Engineering an online collection point to standardize biosample spectral data and metadata allows for the creation of machine learning models.

Alvaro Fernandez-Galiana (Schmidt Science Fellow)(pictured)

Biosample Spectral Repository for Machine Learning

PI Alvaro Fernandez-Galiana (Schmidt Fellow, MIT)

The Biosample Spectral Repository (BSR) for Machine Learning, an initiative of Alvaro Fernandez-Galiana, Schmidt Science Fellow (PI), seeks to foster the development of machine learning models for detecting the existence of pathogens from spectroscopy data of patient biosamples. As spectra provide a measure of the vibrational modes of sample molecules, they are a kind of molecular fingerprint that may be altered in systematic but unpredictable ways in the presence of disease, presenting a tantalizing opportunity for machine learning disease classification. A successful ML classification technology would process spectra from regularly or ordinarily collected biosamples, such as blood plasma or urine, and provide an accurate initial screening for a variety of disease conditions that would be followed up with traditional confirmatory tests, much earlier diagnosis and more effective treatments.

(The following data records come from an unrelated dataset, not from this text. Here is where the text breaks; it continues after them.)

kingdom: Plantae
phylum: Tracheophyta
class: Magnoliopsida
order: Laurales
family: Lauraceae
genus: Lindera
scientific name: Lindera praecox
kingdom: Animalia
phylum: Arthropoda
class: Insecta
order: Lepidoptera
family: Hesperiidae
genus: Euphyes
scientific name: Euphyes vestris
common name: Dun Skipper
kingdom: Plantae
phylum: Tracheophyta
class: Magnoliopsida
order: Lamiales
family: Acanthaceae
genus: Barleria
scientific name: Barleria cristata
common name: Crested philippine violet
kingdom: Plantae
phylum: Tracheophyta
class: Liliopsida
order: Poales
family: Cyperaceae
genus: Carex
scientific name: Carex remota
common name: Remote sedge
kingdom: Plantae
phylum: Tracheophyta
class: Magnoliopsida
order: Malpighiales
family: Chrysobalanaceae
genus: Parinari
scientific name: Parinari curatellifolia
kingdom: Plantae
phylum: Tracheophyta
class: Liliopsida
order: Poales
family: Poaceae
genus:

Major obstacles to this vision are the scarcity and complexity of biosample spectral data: they are expensive to create and label, there are many combinations of diseases, biosamples, patient characteristics and spectral modalities, each with associated metadata, and protocols and instrumentation can differ widely among clinical laboratories. The BSR attempts to address this onerous situation through collaboration by providing an online community collection point for biosample spectral data and metadata, organized according to a formal data model. Crowdsourced data are filtered and reduced into administrator-defined, quality controlled datasets and made available to the community in an expanding digital catalog. Therefore, the proposed BSR resource is envisioned alongside spectroscopy and machine learning as the third enabling component for the solution to this problem.